Practical Watch Context Usage

It is common and probably wise to treat a watch‘s context value as an opaque pointer to some thread-safe state associated in some way with the handle being watched. Here’s a small example which uses a single watcher to watch both ends of a message pipe and accumulate a count of messages received at each end.

// NOTE: For the sake of simplicity this example code is not in fact
// thread-safe. As long as there's only one thread running in the process and
// no external process connections, this is fine.

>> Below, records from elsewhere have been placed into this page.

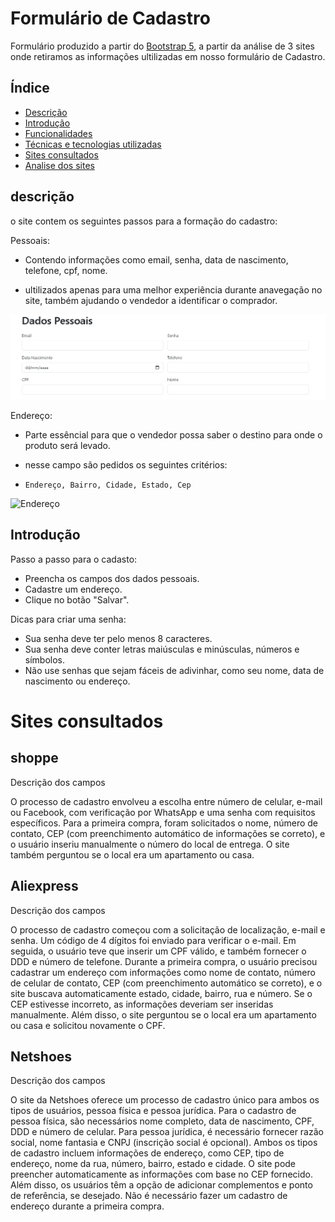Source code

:# Formulário de Cadastro 

Formulário produzido a partir do [Bootstrap 5](https://getbootstrap.com/), a partir da análise de 3 sites onde retiramos as informações ultilizadas em nosso formulário de Cadastro.

## Índice 
* [Descrição](#descrição)
* [Introdução](#introdução)
* [Funcionalidades](#funcionalidades)
* [Técnicas e tecnologias utilizadas](#técnicas-e-tecnologias-utilizadas)
* [Sites consultados](#Sites-consultados)
* [Analise dos sites](#analise-dos-sites)

## descrição

o site contem os seguintes passos para a formação do cadastro:

Pessoais:

* Contendo informações como email, senha, data de nascimento, telefone, cpf, nome.

* ultilizados apenas para uma melhor experiência durante anavegação no site, também ajudando
o vendedor a identificar o comprador.

![Pessoais](img/pessoais.PNG)

Endereço:

* Parte essêncial para que o vendedor possa saber o destino para onde o produto será levado.

* nesse campo são pedidos os seguintes critérios: 

* `` Endereço, Bairro, Cidade, Estado, Cep ``

![Endereço](img/Endere%C3%A7o.PNG)

## Introdução 
Passo a passo para o cadasto:

- Preencha os campos dos dados pessoais.
- Cadastre um endereço.
- Clique no botão "Salvar".

Dicas para criar uma senha:
- Sua senha deve ter pelo menos 8 caracteres.
- Sua senha deve conter letras maiúsculas e minúsculas, números e símbolos.
- Não use senhas que sejam fáceis de adivinhar, como seu nome, data de nascimento ou endereço.


# Sites consultados

## shoppe ##

Descrição dos campos

O processo de cadastro envolveu a escolha entre número de celular, e-mail ou Facebook, com verificação por WhatsApp e uma senha com requisitos específicos. Para a primeira compra, foram solicitados o nome, número de contato, CEP (com preenchimento automático de informações se correto), e o usuário inseriu manualmente o número do local de entrega. O site também perguntou se o local era um apartamento ou casa.

## Aliexpress ##

Descrição dos campos

O processo de cadastro começou com a solicitação de localização, e-mail e senha. Um código de 4 dígitos foi enviado para verificar o e-mail. Em seguida, o usuário teve que inserir um CPF válido, e também fornecer o DDD e número de telefone. Durante a primeira compra, o usuário precisou cadastrar um endereço com informações como nome de contato, número de celular de contato, CEP (com preenchimento automático se correto), e o site buscava automaticamente estado, cidade, bairro, rua e número. Se o CEP estivesse incorreto, as informações deveriam ser inseridas manualmente. Além disso, o site perguntou se o local era um apartamento ou casa e solicitou novamente o CPF. 

## Netshoes ##

Descrição dos campos

O site da Netshoes oferece um processo de cadastro único para ambos os tipos de usuários, pessoa física e pessoa jurídica. Para o cadastro de pessoa física, são necessários nome completo, data de nascimento, CPF, DDD e número de celular. Para pessoa jurídica, é necessário fornecer razão social, nome fantasia e CNPJ (inscrição social é opcional). Ambos os tipos de cadastro incluem informações de endereço, como CEP, tipo de endereço, nome da rua, número, bairro, estado e cidade. O site pode preencher automaticamente as informações com base no CEP fornecido. Além disso, os usuários têm a opção de adicionar complementos e ponto de referência, se desejado. Não é necessário fazer um cadastro de endereço durante a primeira compra.


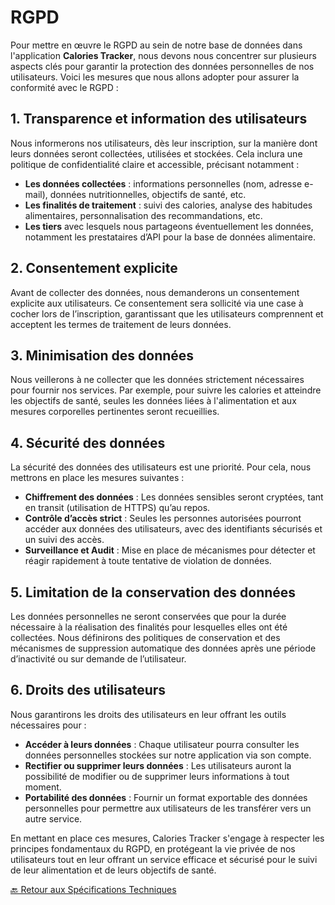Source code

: # RGPD

Pour mettre en œuvre le RGPD au sein de notre base de données dans l'application **Calories Tracker**, nous devons nous concentrer sur plusieurs aspects clés pour garantir la protection des données personnelles de nos utilisateurs. Voici les mesures que nous allons adopter pour assurer la conformité avec le RGPD :

## 1. Transparence et information des utilisateurs

Nous informerons nos utilisateurs, dès leur inscription, sur la manière dont leurs données seront collectées, utilisées et stockées. Cela inclura une politique de confidentialité claire et accessible, précisant notamment :

- **Les données collectées** : informations personnelles (nom, adresse e-mail), données nutritionnelles, objectifs de santé, etc.
- **Les finalités de traitement** : suivi des calories, analyse des habitudes alimentaires, personnalisation des recommandations, etc.
- **Les tiers** avec lesquels nous partageons éventuellement les données, notamment les prestataires d’API pour la base de données alimentaire.

## 2. Consentement explicite

Avant de collecter des données, nous demanderons un consentement explicite aux utilisateurs. Ce consentement sera sollicité via une case à cocher lors de l’inscription, garantissant que les utilisateurs comprennent et acceptent les termes de traitement de leurs données.

## 3. Minimisation des données

Nous veillerons à ne collecter que les données strictement nécessaires pour fournir nos services. Par exemple, pour suivre les calories et atteindre les objectifs de santé, seules les données liées à l'alimentation et aux mesures corporelles pertinentes seront recueillies.

## 4. Sécurité des données

La sécurité des données des utilisateurs est une priorité. Pour cela, nous mettrons en place les mesures suivantes :

- **Chiffrement des données** : Les données sensibles seront cryptées, tant en transit (utilisation de HTTPS) qu’au repos.
- **Contrôle d’accès strict** : Seules les personnes autorisées pourront accéder aux données des utilisateurs, avec des identifiants sécurisés et un suivi des accès.
- **Surveillance et Audit** : Mise en place de mécanismes pour détecter et réagir rapidement à toute tentative de violation de données.

## 5. Limitation de la conservation des données

Les données personnelles ne seront conservées que pour la durée nécessaire à la réalisation des finalités pour lesquelles elles ont été collectées. Nous définirons des politiques de conservation et des mécanismes de suppression automatique des données après une période d’inactivité ou sur demande de l’utilisateur.

## 6. Droits des utilisateurs

Nous garantirons les droits des utilisateurs en leur offrant les outils nécessaires pour :

- **Accéder à leurs données** : Chaque utilisateur pourra consulter les données personnelles stockées sur notre application via son compte.
- **Rectifier ou supprimer leurs données** : Les utilisateurs auront la possibilité de modifier ou de supprimer leurs informations à tout moment.
- **Portabilité des données** : Fournir un format exportable des données personnelles pour permettre aux utilisateurs de les transférer vers un autre service.

En mettant en place ces mesures, Calories Tracker s'engage à respecter les principes fondamentaux du RGPD, en protégeant la vie privée de nos utilisateurs tout en leur offrant un service efficace et sécurisé pour le suivi de leur alimentation et de leurs objectifs de santé.

[🔙 Retour aux Spécifications Techniques](../specifications-techniques/README.md)
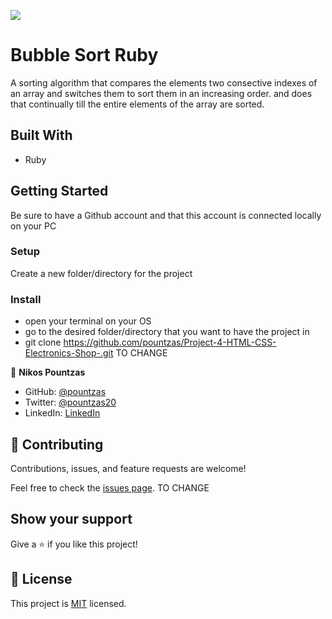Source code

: ![](https://img.shields.io/badge/Microverse-blueviolet)

# Bubble Sort Ruby
A sorting algorithm that compares the elements two consective indexes of an array and switches them to sort them in an increasing order. and does that continually till the entire elements of the array are sorted.

## Built With

- Ruby

## Getting Started

Be sure to have a Github account and that this account is connected locally on your PC


### Setup

Create a new folder/directory for the project


### Install

- open your terminal on your OS
- go to the desired folder/directory that you want to have the project in
- git clone https://github.com/pountzas/Project-4-HTML-CSS-Electronics-Shop-.git  TO CHANGE


👤 **Nikos Pountzas**

- GitHub: [@pountzas](https://github.com/pountzas)
- Twitter: [@pountzas20](https://twitter.com/pountzas20)
- LinkedIn: [LinkedIn](https://www.linkedin.com/in/nikos-pountzas-173ba4a8/)

## 🤝 Contributing

Contributions, issues, and feature requests are welcome!

Feel free to check the [issues page](https://pountzas.github.io/Project-4-HTML-CSS-Electronics-Shop-/issues).  TO CHANGE

## Show your support

Give a ⭐️ if you like this project!

## 📝 License

This project is [MIT](MIT.md) licensed.
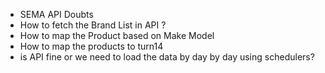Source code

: - SEMA API Doubts
- How to fetch the Brand List in API ?
- How to map the Product based on Make Model
- How to map the products to turn14
- is API fine or we need to load the data by day by day using schedulers?
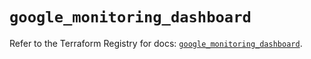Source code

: # `google_monitoring_dashboard`

Refer to the Terraform Registry for docs: [`google_monitoring_dashboard`](https://registry.terraform.io/providers/hashicorp/google-beta/6.49.0/docs/resources/google_monitoring_dashboard).
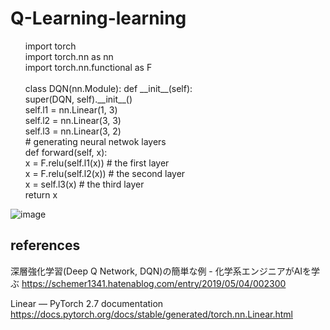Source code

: # Q-Learning-learning

<ul>
import torch<br>
import torch.nn as nn<br>
import torch.nn.functional as F<br>
<br>
class DQN(nn.Module):
    def __init__(self):<br>
        super(DQN, self).__init__()<br>
        self.l1 = nn.Linear(1, 3)<br>
        self.l2 = nn.Linear(3, 3)<br>
        self.l3 = nn.Linear(3, 2)<br>
    # generating neural netwok layers<br>
    def forward(self, x):<br>
        x = F.relu(self.l1(x)) # the first layer<br>
        x = F.relu(self.l2(x)) # the second layer<br>
        x = self.l3(x) # the third layer<br> 
        return x<br>
</ul>

![image](https://github.com/user-attachments/assets/a10a7ffb-bc8c-4387-b90f-c99bd086fa3f)


## references
深層強化学習(Deep Q Network, DQN)の簡単な例 - 化学系エンジニアがAIを学ぶ
https://schemer1341.hatenablog.com/entry/2019/05/04/002300

Linear — PyTorch 2.7 documentation
https://docs.pytorch.org/docs/stable/generated/torch.nn.Linear.html
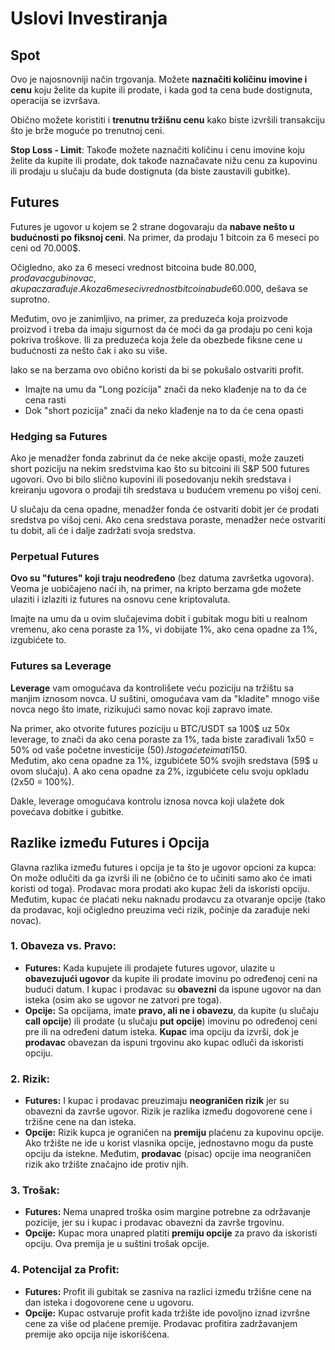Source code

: # Uslovi Investiranja

## Spot

Ovo je najosnovniji način trgovanja. Možete **naznačiti količinu imovine i cenu** koju želite da kupite ili prodate, i kada god ta cena bude dostignuta, operacija se izvršava.

Obično možete koristiti i **trenutnu tržišnu cenu** kako biste izvršili transakciju što je brže moguće po trenutnoj ceni.

**Stop Loss - Limit**: Takođe možete naznačiti količinu i cenu imovine koju želite da kupite ili prodate, dok takođe naznačavate nižu cenu za kupovinu ili prodaju u slučaju da bude dostignuta (da biste zaustavili gubitke).

## Futures

Futures je ugovor u kojem se 2 strane dogovaraju da **nabave nešto u budućnosti po fiksnoj ceni**. Na primer, da prodaju 1 bitcoin za 6 meseci po ceni od 70.000$.

Očigledno, ako za 6 meseci vrednost bitcoina bude 80.000$, prodavac gubi novac, a kupac zarađuje. Ako za 6 meseci vrednost bitcoina bude 60.000$, dešava se suprotno.

Međutim, ovo je zanimljivo, na primer, za preduzeća koja proizvode proizvod i treba da imaju sigurnost da će moći da ga prodaju po ceni koja pokriva troškove. Ili za preduzeća koja žele da obezbede fiksne cene u budućnosti za nešto čak i ako su više.

Iako se na berzama ovo obično koristi da bi se pokušalo ostvariti profit.

* Imajte na umu da "Long pozicija" znači da neko klađenje na to da će cena rasti
* Dok "short pozicija" znači da neko klađenje na to da će cena opasti

### Hedging sa Futures <a href="#mntl-sc-block_7-0" id="mntl-sc-block_7-0"></a>

Ako je menadžer fonda zabrinut da će neke akcije opasti, može zauzeti short poziciju na nekim sredstvima kao što su bitcoini ili S&P 500 futures ugovori. Ovo bi bilo slično kupovini ili posedovanju nekih sredstava i kreiranju ugovora o prodaji tih sredstava u budućem vremenu po višoj ceni.

U slučaju da cena opadne, menadžer fonda će ostvariti dobit jer će prodati sredstva po višoj ceni. Ako cena sredstava poraste, menadžer neće ostvariti tu dobit, ali će i dalje zadržati svoja sredstva.

### Perpetual Futures

**Ovo su "futures" koji traju neodređeno** (bez datuma završetka ugovora). Veoma je uobičajeno naći ih, na primer, na kripto berzama gde možete ulaziti i izlaziti iz futures na osnovu cene kriptovaluta.

Imajte na umu da u ovim slučajevima dobit i gubitak mogu biti u realnom vremenu, ako cena poraste za 1%, vi dobijate 1%, ako cena opadne za 1%, izgubićete to.

### Futures sa Leverage

**Leverage** vam omogućava da kontrolišete veću poziciju na tržištu sa manjim iznosom novca. U suštini, omogućava vam da "kladite" mnogo više novca nego što imate, rizikujući samo novac koji zapravo imate.

Na primer, ako otvorite futures poziciju u BTC/USDT sa 100$ uz 50x leverage, to znači da ako cena poraste za 1%, tada biste zarađivali 1x50 = 50% od vaše početne investicije (50$). I stoga ćete imati 150$.\
Međutim, ako cena opadne za 1%, izgubićete 50% svojih sredstava (59$ u ovom slučaju). A ako cena opadne za 2%, izgubićete celu svoju opkladu (2x50 = 100%).

Dakle, leverage omogućava kontrolu iznosa novca koji ulažete dok povećava dobitke i gubitke.

## Razlike između Futures i Opcija

Glavna razlika između futures i opcija je ta što je ugovor opcioni za kupca: On može odlučiti da ga izvrši ili ne (obično će to učiniti samo ako će imati koristi od toga). Prodavac mora prodati ako kupac želi da iskoristi opciju.\
Međutim, kupac će plaćati neku naknadu prodavcu za otvaranje opcije (tako da prodavac, koji očigledno preuzima veći rizik, počinje da zarađuje neki novac).

### 1. **Obaveza vs. Pravo:**

* **Futures:** Kada kupujete ili prodajete futures ugovor, ulazite u **obavezujući ugovor** da kupite ili prodate imovinu po određenoj ceni na budući datum. I kupac i prodavac su **obavezni** da ispune ugovor na dan isteka (osim ako se ugovor ne zatvori pre toga).
* **Opcije:** Sa opcijama, imate **pravo, ali ne i obavezu**, da kupite (u slučaju **call opcije**) ili prodate (u slučaju **put opcije**) imovinu po određenoj ceni pre ili na određeni datum isteka. **Kupac** ima opciju da izvrši, dok je **prodavac** obavezan da ispuni trgovinu ako kupac odluči da iskoristi opciju.

### 2. **Rizik:**

* **Futures:** I kupac i prodavac preuzimaju **neograničen rizik** jer su obavezni da završe ugovor. Rizik je razlika između dogovorene cene i tržišne cene na dan isteka.
* **Opcije:** Rizik kupca je ograničen na **premiju** plaćenu za kupovinu opcije. Ako tržište ne ide u korist vlasnika opcije, jednostavno mogu da puste opciju da istekne. Međutim, **prodavac** (pisac) opcije ima neograničen rizik ako tržište značajno ide protiv njih.

### 3. **Trošak:**

* **Futures:** Nema unapred troška osim margine potrebne za održavanje pozicije, jer su i kupac i prodavac obavezni da završe trgovinu.
* **Opcije:** Kupac mora unapred platiti **premiju opcije** za pravo da iskoristi opciju. Ova premija je u suštini trošak opcije.

### 4. **Potencijal za Profit:**

* **Futures:** Profit ili gubitak se zasniva na razlici između tržišne cene na dan isteka i dogovorene cene u ugovoru.
* **Opcije:** Kupac ostvaruje profit kada tržište ide povoljno iznad izvršne cene za više od plaćene premije. Prodavac profitira zadržavanjem premije ako opcija nije iskorišćena.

struct WatchedHandleState {
  MojoHandle watcher;
  MojoHandle handle;
  int message_count;
};

void OnNotification(uintptr_t context,
                    MojoResult result,
                    MojoHandleSignalsState signals_state,
                    MojoWatcherNotificationFlags flags) {
  struct WatchedHandleState* state = (struct WatchedHandleState*)(context);
  MojoResult rv;

  if (result == MOJO_RESULT_CANCELLED) {
    // Cancellation is always the last notification and is guaranteed to
    // eventually happen for every context, assuming no handles are leaked. We
    // treat this as an opportunity to free the WatchedHandleState.
    free(state);
    return;
  }

  if (result == MOJO_RESULT_FAILED_PRECONDITION) {
    // No longer readable, i.e. the other handle must have been closed. Better
    // cancel. Note that we could also just call MojoClose(state->watcher) here
    // since we know |context| is its only registered watch.
    MojoCancelWatch(state->watcher, context);
    return;
  }

  // This is the only handle watched by the watcher, so as long as we can't arm
  // the watcher we know something's up with this handle. Try to read messages
  // until we can successfully arm again or something goes terribly wrong.
  while (MojoArmWatcher(state->watcher, NULL, NULL, NULL, NULL) ==
         MOJO_RESULT_FAILED_PRECONDITION) {
    rv = MojoReadMessageNew(state->handle, NULL, NULL, NULL,
                            MOJO_READ_MESSAGE_FLAG_MAY_DISCARD);
    if (rv == MOJO_RESULT_OK) {
      state->message_count++;
    } else if (rv == MOJO_RESULT_FAILED_PRECONDITION) {
      MojoCancelWatch(state->watcher, context);
      return;
    }
  }
}

MojoHandle a, b;
MojoCreateMessagePipe(NULL, &a, &b);

MojoHandle a_watcher, b_watcher;
MojoCreateWatcher(&OnNotification, &a_watcher);
MojoCreateWatcher(&OnNotification, &b_watcher)

struct WatchedHandleState* a_state = malloc(sizeof(struct WatchedHandleState));
a_state->watcher = a_watcher;
a_state->handle = a;
a_state->message_count = 0;

struct WatchedHandleState* b_state = malloc(sizeof(struct WatchedHandleState));
b_state->watcher = b_watcher;
b_state->handle = b;
b_state->message_count = 0;

MojoWatch(a_watcher, a, MOJO_HANDLE_SIGNAL_READABLE, (uintptr_t)a_state);
MojoWatch(b_watcher, b, MOJO_HANDLE_SIGNAL_READABLE, (uintptr_t)b_state);

MojoArmWatcher(a_watcher, NULL, NULL, NULL, NULL);
MojoArmWatcher(b_watcher, NULL, NULL, NULL, NULL);

Now any writes to a will increment message_count in b_state, and any writes to b will increment message_count in a_state.

If either a or b is closed, both watches will be cancelled - one because watch cancellation is implicit in handle closure, and the other because its watcher will eventually detect that the handle is no longer readable.